Note that the individual profiles screened against are displayed in
form of circular icon-style representations; the upper panel shows
toxicity, the lower panel shows efficacy. In both panels, one
specific profile is highlighted in red as the best match. FIG. 5B
depicts an enlarged detail view 550 of such this array, using a
"network icon" representation of a single SPARQL array sub-network
(including confidence ranges), which are indicated by the size of
the circles.
[0068] FIG. 6 illustrates an exemplary display 600 showing SPARQL
query for dose dependency of treatment toxicity, including a
sub-network comprising eleven biomarkers, which include five
metabolites 605 and six genes 610, along with their responses for
defined treatment doses. This example illustrates how an ASK array
is used to query for doses where treatments become toxic to an
organism, and it provides results to predict any treatment with a
dose over 50 which causes toxicity as described by the profile. As
illustrated by the table, the query produces two treatments and
their corresponding doses when applied to a compendium of different
treatments. Such decision support is of great value in therapy and
treatment to optimize the therapeutic effect of a drug at the same
time as minimizing its toxic side effects.

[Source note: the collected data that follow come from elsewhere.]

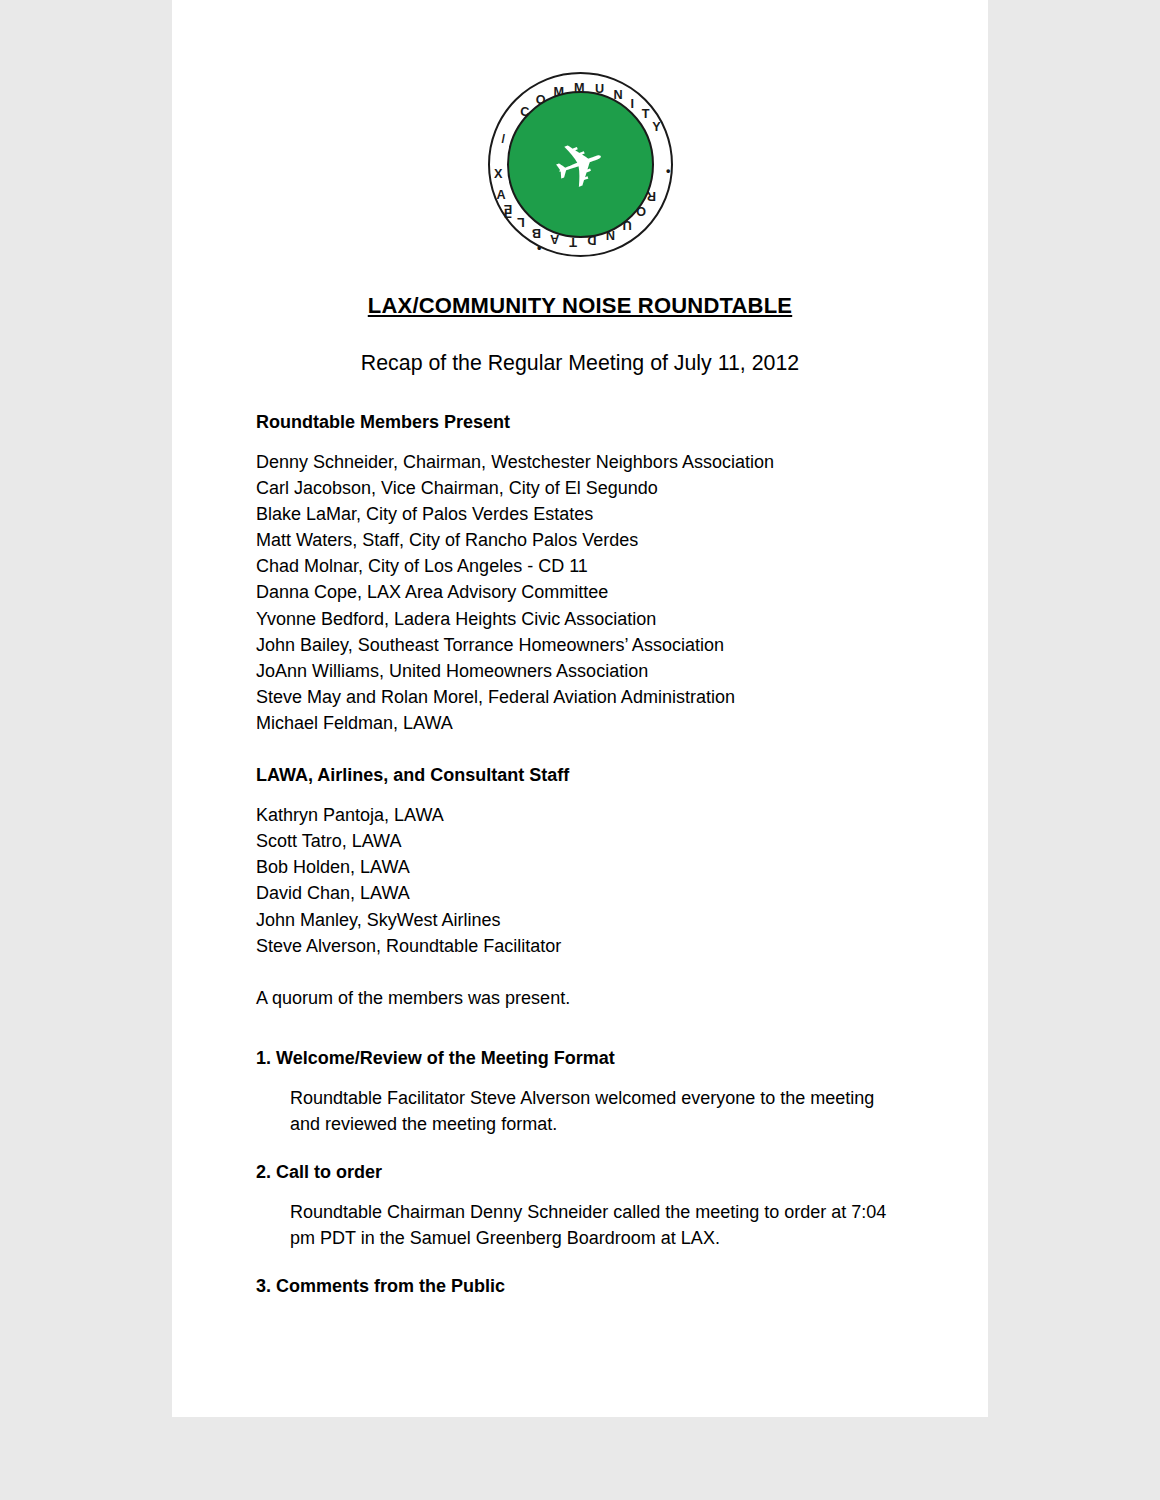L A X / C O M M U N I T Y R O U N D T A B L E • •
✈
LAX/COMMUNITY NOISE ROUNDTABLE
Recap of the Regular Meeting of July 11, 2012
Roundtable Members Present
Denny Schneider, Chairman, Westchester Neighbors Association
Carl Jacobson, Vice Chairman, City of El Segundo
Blake LaMar, City of Palos Verdes Estates
Matt Waters, Staff, City of Rancho Palos Verdes
Chad Molnar, City of Los Angeles - CD 11
Danna Cope, LAX Area Advisory Committee
Yvonne Bedford, Ladera Heights Civic Association
John Bailey, Southeast Torrance Homeowners’ Association
JoAnn Williams, United Homeowners Association
Steve May and Rolan Morel, Federal Aviation Administration
Michael Feldman, LAWA
LAWA, Airlines, and Consultant Staff
Kathryn Pantoja, LAWA
Scott Tatro, LAWA
Bob Holden, LAWA
David Chan, LAWA
John Manley, SkyWest Airlines
Steve Alverson, Roundtable Facilitator
A quorum of the members was present.
Welcome/Review of the Meeting Format
Roundtable Facilitator Steve Alverson welcomed everyone to the meeting and reviewed the meeting format.
Call to order
Roundtable Chairman Denny Schneider called the meeting to order at 7:04 pm PDT in the Samuel Greenberg Boardroom at LAX.
Comments from the Public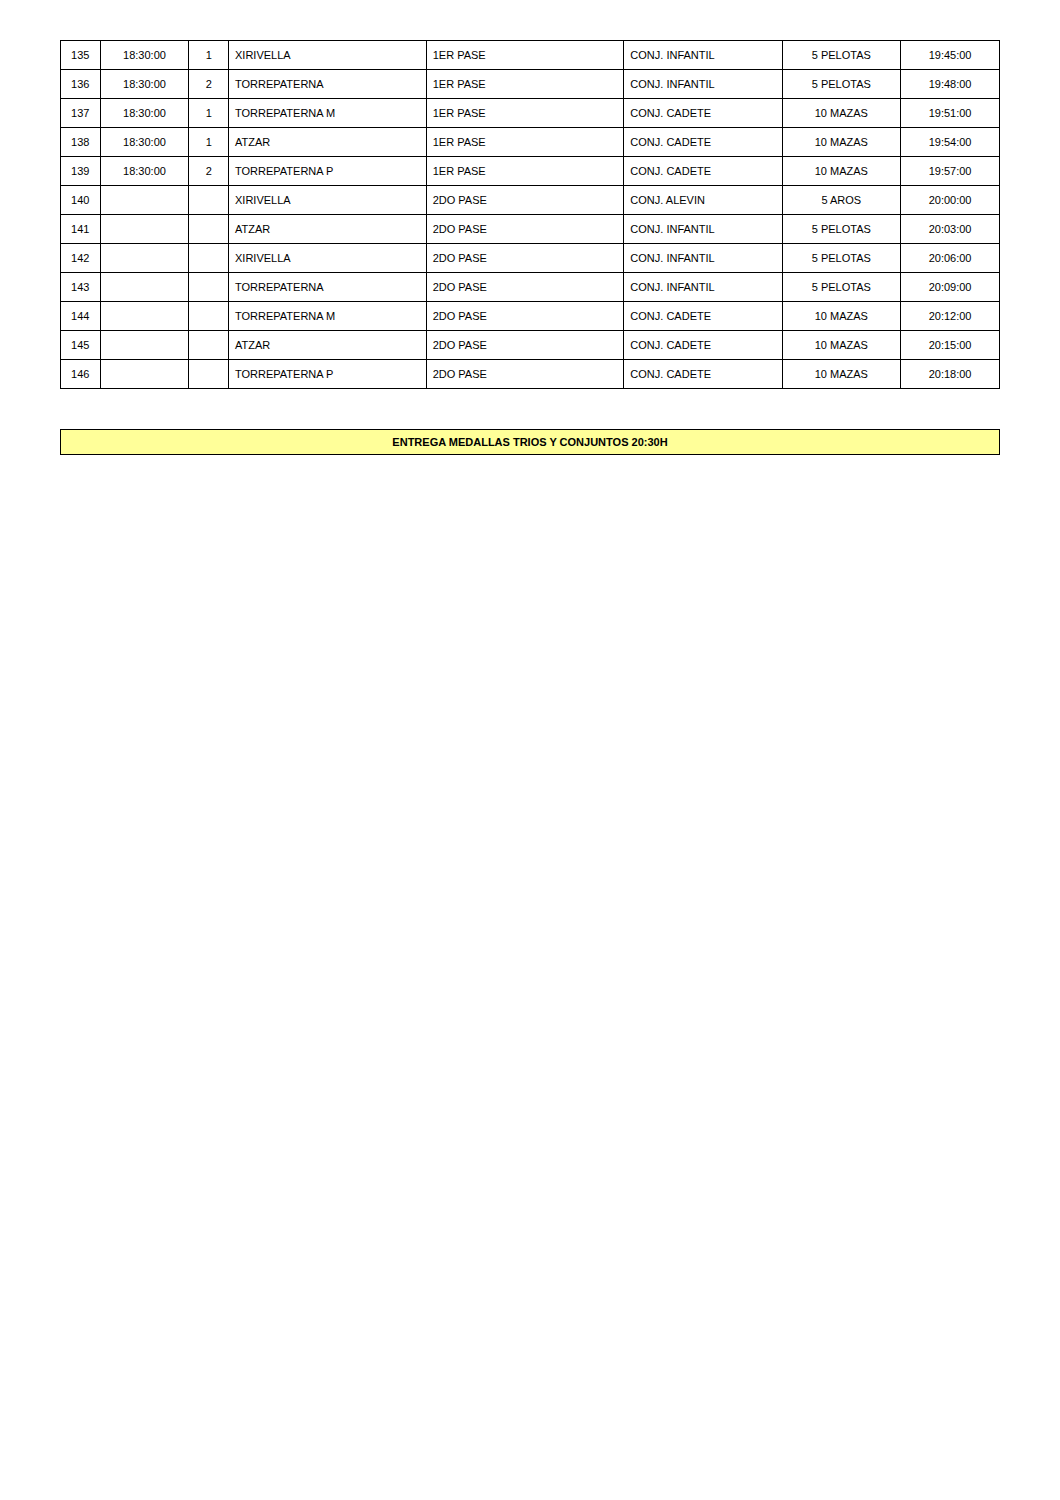| 135 | 18:30:00 | 1 | XIRIVELLA | 1ER PASE | CONJ. INFANTIL | 5 PELOTAS | 19:45:00 |
| 136 | 18:30:00 | 2 | TORREPATERNA | 1ER PASE | CONJ. INFANTIL | 5 PELOTAS | 19:48:00 |
| 137 | 18:30:00 | 1 | TORREPATERNA M | 1ER PASE | CONJ. CADETE | 10 MAZAS | 19:51:00 |
| 138 | 18:30:00 | 1 | ATZAR | 1ER PASE | CONJ. CADETE | 10 MAZAS | 19:54:00 |
| 139 | 18:30:00 | 2 | TORREPATERNA P | 1ER PASE | CONJ. CADETE | 10 MAZAS | 19:57:00 |
| 140 | | | XIRIVELLA | 2DO PASE | CONJ. ALEVIN | 5 AROS | 20:00:00 |
| 141 | | | ATZAR | 2DO PASE | CONJ. INFANTIL | 5 PELOTAS | 20:03:00 |
| 142 | | | XIRIVELLA | 2DO PASE | CONJ. INFANTIL | 5 PELOTAS | 20:06:00 |
| 143 | | | TORREPATERNA | 2DO PASE | CONJ. INFANTIL | 5 PELOTAS | 20:09:00 |
| 144 | | | TORREPATERNA M | 2DO PASE | CONJ. CADETE | 10 MAZAS | 20:12:00 |
| 145 | | | ATZAR | 2DO PASE | CONJ. CADETE | 10 MAZAS | 20:15:00 |
| 146 | | | TORREPATERNA P | 2DO PASE | CONJ. CADETE | 10 MAZAS | 20:18:00 |
| ENTREGA MEDALLAS TRIOS Y CONJUNTOS 20:30H |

[0069] While the above descriptions are instructive for a specific
case, it should be obvious to anybody skilled in the art that the
foregoing is only added for instructional purposes, but does not
limit the application of the methodology of ASK to such uses.

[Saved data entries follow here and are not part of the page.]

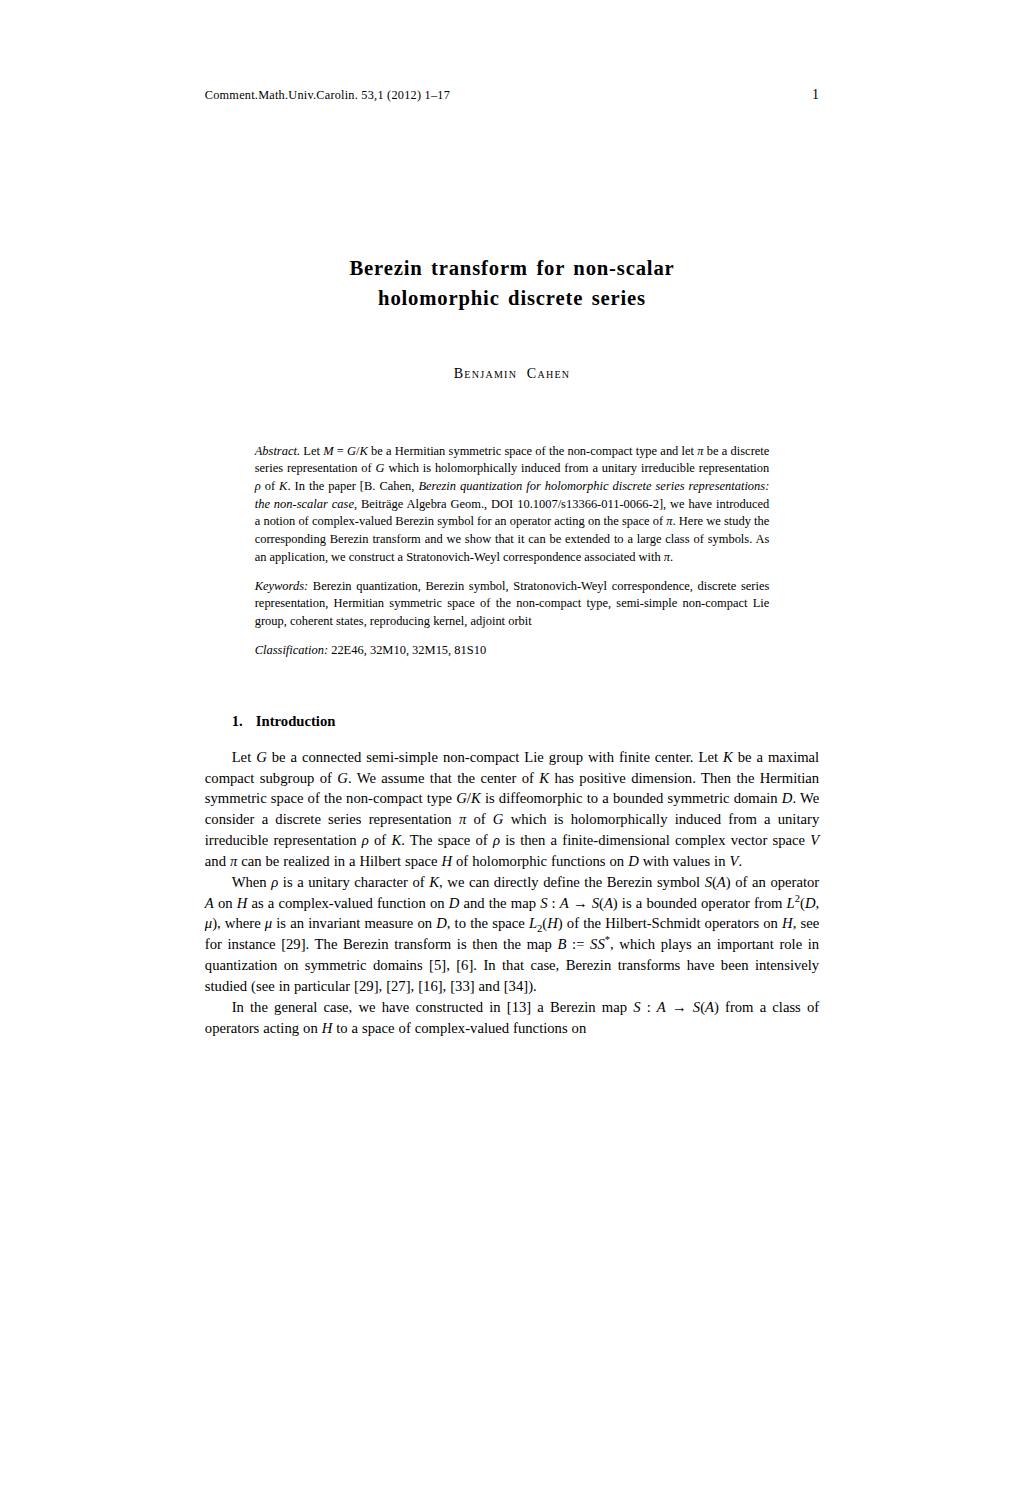Comment.Math.Univ.Carolin. 53,1 (2012) 1–17 1
Berezin transform for non-scalar
holomorphic discrete series
Benjamin Cahen
Abstract. Let M = G/K be a Hermitian symmetric space of the non-compact type and let π be a discrete series representation of G which is holomorphically induced from a unitary irreducible representation ρ of K. In the paper [B. Cahen, Berezin quantization for holomorphic discrete series representations: the non-scalar case, Beiträge Algebra Geom., DOI 10.1007/s13366-011-0066-2], we have introduced a notion of complex-valued Berezin symbol for an operator acting on the space of π. Here we study the corresponding Berezin transform and we show that it can be extended to a large class of symbols. As an application, we construct a Stratonovich-Weyl correspondence associated with π.
Keywords: Berezin quantization, Berezin symbol, Stratonovich-Weyl correspondence, discrete series representation, Hermitian symmetric space of the non-compact type, semi-simple non-compact Lie group, coherent states, reproducing kernel, adjoint orbit
Classification: 22E46, 32M10, 32M15, 81S10
1. Introduction
Let G be a connected semi-simple non-compact Lie group with finite center. Let K be a maximal compact subgroup of G. We assume that the center of K has positive dimension. Then the Hermitian symmetric space of the non-compact type G/K is diffeomorphic to a bounded symmetric domain D. We consider a discrete series representation π of G which is holomorphically induced from a unitary irreducible representation ρ of K. The space of ρ is then a finite-dimensional complex vector space V and π can be realized in a Hilbert space H of holomorphic functions on D with values in V.
When ρ is a unitary character of K, we can directly define the Berezin symbol S(A) of an operator A on H as a complex-valued function on D and the map S : A → S(A) is a bounded operator from L2(D, μ), where μ is an invariant measure on D, to the space L2(H) of the Hilbert-Schmidt operators on H, see for instance [29]. The Berezin transform is then the map B := SS*, which plays an important role in quantization on symmetric domains [5], [6]. In that case, Berezin transforms have been intensively studied (see in particular [29], [27], [16], [33] and [34]).
In the general case, we have constructed in [13] a Berezin map S : A → S(A) from a class of operators acting on H to a space of complex-valued functions on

[0070] In displaying output, to account for the quality of
prediction and its validity in a specific application, specific
SPARQL arrays can be overlaid with the actual response profiles, as
illustrated by exemplary output screen display 700 of FIG. 7
(referred to as a "hit-to-fit" mapping). In the demonstrated
example, a set of different pharmacological compounds used for a
disease treatment is screened for a particular type of toxicity and
efficacy. For each compound, there is a panel 705 pertaining to
toxicity and a panel 710 pertaining to efficacy. The networks 715,
725 shown in solid lines (which, in an actual display, may be
represented by a first color) represent the ASK reference
sub-network, as defined by a SPARQL query, and the overlaid
networks 720, 730 (which are shown in broken lines in FIG. 7 but
might be represented by a second color in an actual display)
represent the individual compound responses. The size of the circle
on each network node indicates the confidence envelope of that
node, which can be expressed by the tolerance range from multiple
measurements. Larger circles indicate larger (more inaccurate)

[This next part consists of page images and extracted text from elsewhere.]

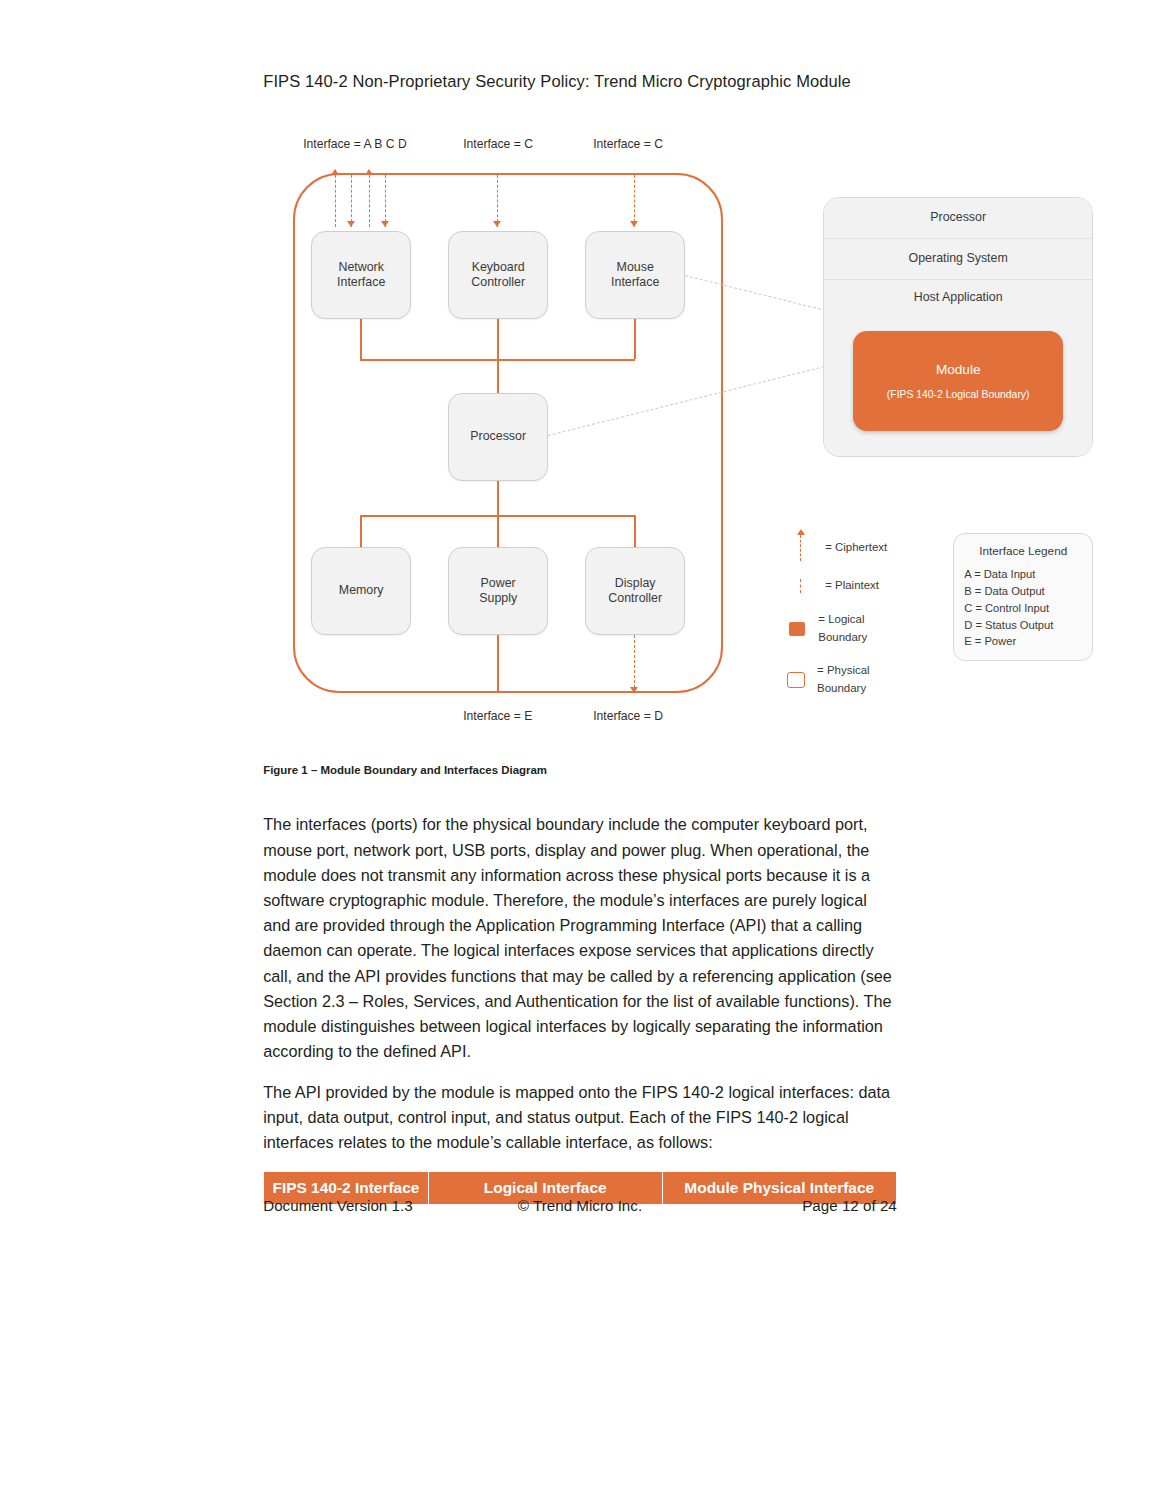FIPS 140-2 Non-Proprietary Security Policy: Trend Micro Cryptographic Module
Interface = A B C D
Interface = C
Interface = C
Network
Interface
Keyboard
Controller
Mouse
Interface
Processor
Memory
Power
Supply
Display
Controller
Interface = E
Interface = D
Processor
Operating System
Host Application
Module
(FIPS 140-2 Logical Boundary)
= Ciphertext
= Plaintext
= Logical Boundary
= Physical Boundary
Interface Legend
A = Data Input
B = Data Output
C = Control Input
D = Status Output
E = Power
Figure 1 – Module Boundary and Interfaces Diagram
The interfaces (ports) for the physical boundary include the computer keyboard port, mouse port, network port, USB ports, display and power plug. When operational, the module does not transmit any information across these physical ports because it is a software cryptographic module. Therefore, the module’s interfaces are purely logical and are provided through the Application Programming Interface (API) that a calling daemon can operate. The logical interfaces expose services that applications directly call, and the API provides functions that may be called by a referencing application (see Section 2.3 – Roles, Services, and Authentication for the list of available functions). The module distinguishes between logical interfaces by logically separating the information according to the defined API.
The API provided by the module is mapped onto the FIPS 140-2 logical interfaces: data input, data output, control input, and status output. Each of the FIPS 140-2 logical interfaces relates to the module’s callable interface, as follows:
| FIPS 140-2 Interface | Logical Interface | Module Physical Interface |
| --- | --- | --- |
Document Version 1.3
© Trend Micro Inc.
Page 12 of 24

tolerances for a particular node in the network graph.
[0071] Thus, for a particular compound, there will be a panel 705a
illustrating the correlation between the compound's actual efficacy
response profile 720a and an ASK reference subnetwork 715a, and a
panel 710a illustrating the correlation between the compound's
toxicity response profile 725a and a corresponding ASK reference
sub-network 730a. (While FIG. 7 illustrates panels for three
compounds, it should be appreciated that different embodiments can
display any reasonable number of compounds.) The overlay expresses
graphically the "goodness of fit" between the model and the actual
biological response for each of the compounds. The closer the
overlay is, the better is the quality of the prediction. This can
be used, for example, to stratify experimental compounds for early
detection of efficacy or toxicity based on closeness of fit to a
reference array generated from a SPARQL algorithm.
[0072] FIG. 8A illustrates a method 800 of creating an ASK, and
FIG. 8B illustrates a method 850 of implementing an ASK. The
methods 800 and 850 comprise several procedures that are similar,
in many respects, to procedures described above with respect to
FIGS. 1A and 1B. Moreover, as noted above, the procedures described
with respect to each method should be considered
interchangeable.
[0073] The method 800 comprises importing a plurality of sets of
data from one or more data sources (block 805). Several such data
sources are described above, and others can include, without
limitation, experimental data from genomics, proteomics,
metabolomics, tissue analysis, molecular and medical imaging,
chemical assays and the like. Other types of data sources are
possible as well.
[0074] At block 810, the data sets are synthesized to produce a
coherent data set. In one aspect, synthesis of a plurality of data
sets comprises normalization of the data in each data set, to
ensure that the data in each data set can be analyzed consistently.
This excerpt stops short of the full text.